**RECORDS SUPPLIED**.
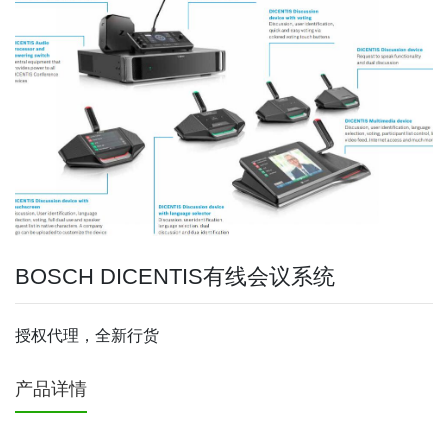
BOSCH DICENTIS有线会议系统
授权代理，全新行货
产品详情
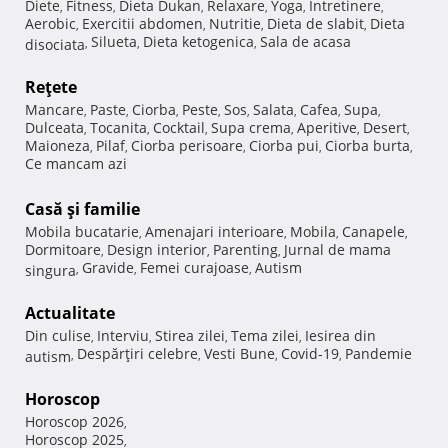
Diete
Fitness
Dieta Dukan
Relaxare
Yoga
Intretinere
,
,
,
,
,
,
Aerobic
Exercitii abdomen
Nutritie
Dieta de slabit
Dieta
,
,
,
,
Silueta
Dieta ketogenica
Sala de acasa
disociata
,
,
,
Reţete
Mancare
Paste
Ciorba
Peste
Sos
Salata
Cafea
Supa
,
,
,
,
,
,
,
,
Dulceata
Tocanita
Cocktail
Supa crema
Aperitive
Desert
,
,
,
,
,
,
Maioneza
Pilaf
Ciorba perisoare
Ciorba pui
Ciorba burta
,
,
,
,
,
Ce mancam azi
Casă şi familie
Mobila bucatarie
Amenajari interioare
Mobila
Canapele
,
,
,
,
Dormitoare
Design interior
Parenting
Jurnal de mama
,
,
,
Gravide
Femei curajoase
Autism
singura
,
,
,
Actualitate
Din culise
Interviu
Stirea zilei
Tema zilei
Iesirea din
,
,
,
,
Despărţiri celebre
Vesti Bune
Covid-19
Pandemie
autism
,
,
,
,
Horoscop
Horoscop 2026
,
Horoscop 2025
,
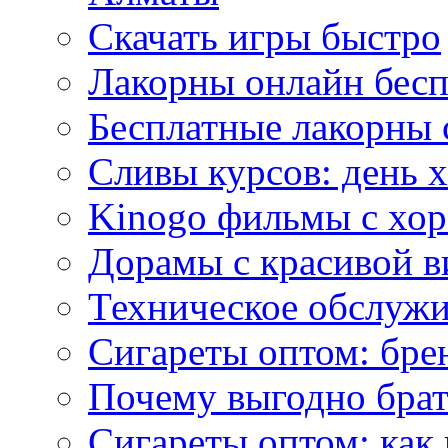
Скачать игры быстро
Лакорны онлайн бесп
Бесплатные лакорны 
Сливы курсов: день 
Kinogo фильмы с хо
Дорамы с красивой в
Техническое обслужи
Сигареты оптом: бре
Почему выгодно брат
Сигареты оптом: как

**WORK INSTRUCTION**.
Copy all lines of the records in which the string "Horoscop" can be found.

**TASK ANSWER**.
Horoscop
Horoscop 2026
Horoscop 2025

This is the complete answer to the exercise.